Complete with gorgeous full-color reproductions of the artworks, A Month in Siena is about what occurred between Matar, those paintings, and the city. That month would be an extraordinary period in Matar’s life: an exploration of how art can console and disturb in equal measure, as well as an intimate encounter with the city and its inhabitants. This is a gorgeous meditation on how centuries-old art can illuminate our own inner landscape—current relationships, long-lasting love, grief, intimacy, and solitude—and shed further light on the present world around us.
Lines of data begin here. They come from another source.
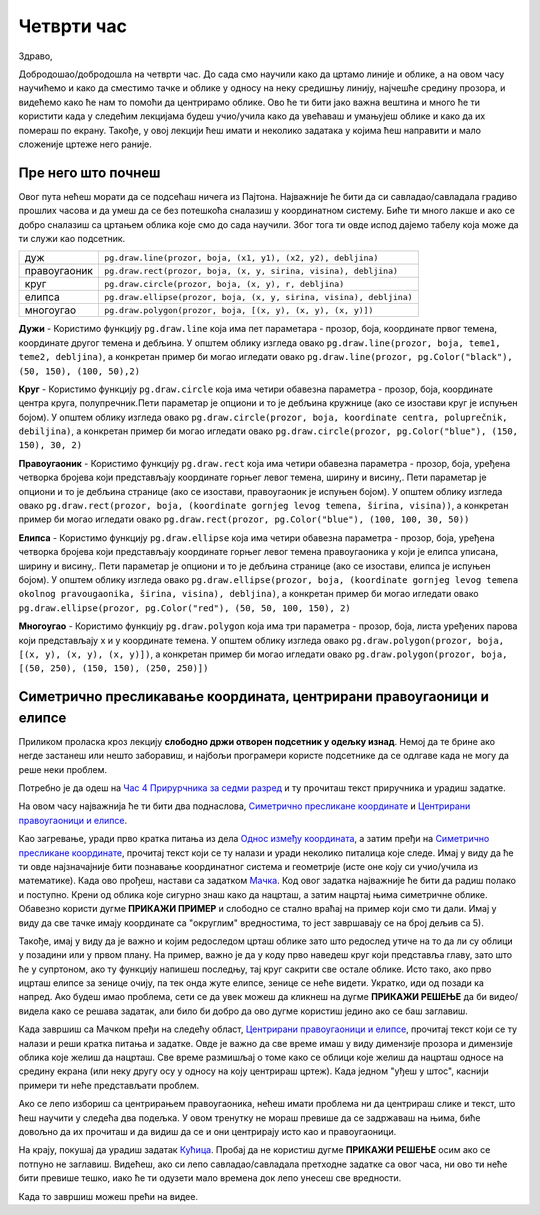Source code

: Четврти час
===========

Здраво,

Добродошао/добродошла на четврти час. До сада смо научили како да цртамо линије и облике, а на овом часу научићемо и како да сместимо тачке и облике у односу на неку средишњу линију, најчешће средину прозора, и видећемo како ће нам то помоћи да центрирамо облике. Ово ће ти бити јако важна вештина и много ће ти користити када у следећим лекцијама будеш учио/учила како да увећаваш и умањујеш облике и како да их помераш по  екрану. Такође, у овој лекцији ћеш имати и неколико задатака у којима ћеш направити и мало сложеније цртеже него раније. 

Пре него што почнеш
-------------------

Овог пута нећеш морати да се подсећаш ничега из Пајтона. Најважније ће бити да си савладао/савладала градиво прошлих часова и да умеш да се без потешкоћа сналазиш у координатном систему. Биће ти много лакше и ако се добро сналазиш са цртањем облика које смо до сада научили. Због тога ти овде испод дајемо табелу која може да ти служи као подсетник. 

============  =================================================================================
дуж           ``pg.draw.line(prozor, boja, (x1, y1), (x2, y2), debljina)``
правоугаоник  ``pg.draw.rect(prozor, boja, (x, y, sirina, visina), debljina)``
круг          ``pg.draw.circle(prozor, boja, (x, y), r, debljina)``
елипса        ``pg.draw.ellipse(prozor, boja, (x, y, sirina, visina), debljina)``
многоугао     ``pg.draw.polygon(prozor, boja, [(x, y), (x, y), (x, y)])``
============  =================================================================================

**Дужи** - Користимо функцију ``pg.draw.line`` која има пет параметара - прозор, боја, координате првог темена, координате другог темена и дебљина. У општем облику изгледа овако ``pg.draw.line(prozor, boja, teme1, teme2, debljina)``, a конкретан пример би могао игледати овако ``pg.draw.line(prozor, pg.Color("black"), (50, 150), (100, 50),2)``

**Круг** - Користимо функцију ``pg.draw.circle`` која има четири обавезна параметра - прозор, боја, координате центра круга, полупречник.Пети параметар је опциони и то је дебљина кружнице (ако се изостави круг је испуњен бојом). У општем облику изгледа овако ``pg.draw.circle(prozor, boja, koordinate centra, poluprečnik, debiljina)``, a конкретан пример би могао игледати овако ``pg.draw.circle(prozor, pg.Color("blue"), (150, 150), 30, 2)``

**Правоугаоник** - Користимо функцију ``pg.draw.rect`` која има четири обавезна параметра - прозор, боја, уређена четворка бројева који представљају координате горњег левог темена, ширину и висину,. Пети параметар је опциони и то је дебљина странице (ако се изостави, правоугаоник је испуњен бојом). У општем облику изгледа овако ``pg.draw.rect(prozor, boja, (koordinate gornjeg levog temena, širina, visina))``, a конкретан пример би могао игледати овако ``pg.draw.rect(prozor, pg.Color("blue"), (100, 100, 30, 50))``

**Елипса** - Користимо функцију ``pg.draw.ellipse`` која има четири обавезна параметра - прозор, боја, уређена четворка бројева који представљају координате горњег левог темена правоугаоника у који је елипса уписана, ширину и висину,. Пети параметар је опциони и то је дебљина странице (ако се изостави, елипса је испуњен бојом). У општем облику изгледа овако ``pg.draw.ellipse(prozor, boja, (koordinate gornjeg levog temena okolnog pravougaonika, širina, visina), debljina)``, a конкретан пример би могао игледати овако ``pg.draw.ellipse(prozor, pg.Color("red"), (50, 50, 100, 150), 2)``

**Многоугао** - Користимо функцију ``pg.draw.polygon`` која има три параметра - прозор, боја, листа уређених парова који представљају x и y координате темена. У општем облику изгледа овако ``pg.draw.polygon(prozor, boja, [(x, y), (x, y), (x, y)])``, a конкретан пример би могао игледати овако ``pg.draw.polygon(prozor, boja, [(50, 250), (150, 150), (250, 250)])``


Симетрично пресликавање координата, центрирани правоугаоници и елипсе
---------------------------------------------------------------------

Приликом проласка кроз лекцију **слободно држи отворен подсетник у одељку изнад**. Немој да те брине ако негде застанеш или нешто заборавиш, и најбољи програмери користе подсетнике да се одлгаве када не могу да реше неки проблем. 

Потребно је да одеш на `Час 4 Прирурчника за седми разред <https://petlja.org/biblioteka/r/lekcije/pygame-prirucnik/crtanje-cas4>`__ и ту прочиташ текст приручника и урадиш задатке.

На овом часу најважнија ће ти бити два поднаслова, `Симетрично пресликане координате <https://petlja.org/biblioteka/r/lekcije/pygame-prirucnik/crtanje-cas4#id3>`__ и `Центрирани правоугаоници и елипсе <https://petlja.org/biblioteka/r/lekcije/pygame-prirucnik/crtanje-cas4#id5>`__. 

Као загревање, уради прво кратка питања из дела `Однос између координата <https://petlja.org/biblioteka/r/lekcije/pygame-prirucnik/crtanje-cas4#id2>`__, а затим пређи на  `Симетрично пресликане координате <https://petlja.org/biblioteka/r/lekcije/pygame-prirucnik/crtanje-cas4#id3>`__, прочитај текст који се ту налази и уради неколико питалица које следе. Имај у виду да ће ти овде најзначајније бити познавање координатног система и геометрије (исте оне коју си учио/учила из математике).
Када ово прођеш, настави са задатком `Мачка <https://petlja.org/biblioteka/r/lekcije/pygame-prirucnik/crtanje-cas4#id4>`__. Код овог задатка најважније ће бити да радиш полако и поступно. Крени од облика које сигурно знаш како да нацрташ, а затим нацртај њима симетричне облике. Обавезно користи дугме **ПРИКАЖИ ПРИМЕР** и слободно се стално враћај на пример који смо ти дали. Имај у виду да све тачке имају координате са "округлим" вредностима, то јест завршавају се на број дељив са 5). 

Такође, имај у виду да је важно и којим редоследом црташ облике зато што редослед утиче на то да ли су облици у позадини или у првом плану. На пример, важно је да у коду прво наведеш круг који представља главу, зато што ће у супртоном, ако ту функцију напишеш последњу, тај круг сакрити све остале облике. Исто тако, ако прво ицрташ елипсе за зенице очију, па тек онда жуте елипсе, зенице се неће видети. Укратко, иди од позади ка напред. 
Ако будеш имао проблема, сети се да увек можеш да кликнеш на дугме **ПРИКАЖИ РЕШЕЊЕ** да би видео/видела како се решава задатак, али било би добро да ово дугме користиш једино ако се баш заглавиш. 

Када завршиш са Мачком пређи на следећу област, `Центрирани правоугаоници и елипсе <https://petlja.org/biblioteka/r/lekcije/pygame-prirucnik/crtanje-cas4#id5>`__, прочитај текст који се ту налази и реши кратка питања и задатке. Овде је важно да све време имаш у виду димензије прозора и димензије облика које желиш да нацрташ. Све време размишљај о томе како се облици које желиш да нацрташ односе на средину екрана (или неку другу осу у односу на коју центрираш цртеж). Када једном "уђеш у штос", каснији примери ти неће представљати проблем. 

Ако се лепо избориш са центрирањем правоугаоника, нећеш имати проблема ни да центрираш слике и текст, што ћеш научити у следећа два подељка. У овом тренутку не мораш превише да се задржаваш на њима, биће довољно да их прочиташ и да видиш да се и они центрирају исто као и правоугаоници. 

На крају, покушај да урадиш задатак `Кућица <https://petlja.org/biblioteka/r/lekcije/pygame-prirucnik/crtanje-cas4#id8>`__. Пробај да не користиш дугме **ПРИКАЖИ РЕШЕЊЕ** осим ако се потпуно не заглавиш. Видећеш, ако си лепо савладао/савладала претходне  задатке са овог часа, ни ово ти неће бити превише тешко, иако ће ти одузети мало времена док лепо унесеш све вредности. 

Када то завршиш можеш прећи на видее.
Hisham Matar is the Pulitzer Prize-winning author of the memoir The Return, which also received the PEN/Jean Stein Award, the Prix du Livre Etranger Inter & Le Journal du Dimanche (France), Geschwister-Scholl-Preis Winner (Germany), the Rathbones Folio Prize, and The Slightly Foxed Best First Biography Prize and was selected as one of The New York Times’s top ten books of the year. His debut novel, In the Country of Men, was shortlisted for the Man Booker Prize and The Guardian First Book Award, and won numerous international prizes, including the Royal Society of Literature Ondaatje Prize and a Commonwealth First Book Award. His second novel, Anatomy of a Disappearance, was named one of the best books of the year by the Chicago Tribune, The Daily Beast, The Independent, and The Guardian, among others. Matar’s work has been translated into thirty languages. He is a fellow of the Royal Society of Literature. Born in New York City to Libyan parents, he spent his childhood in Tripoli and Cairo and has lived most of his adult life in London. Now he divides his time between London and New York.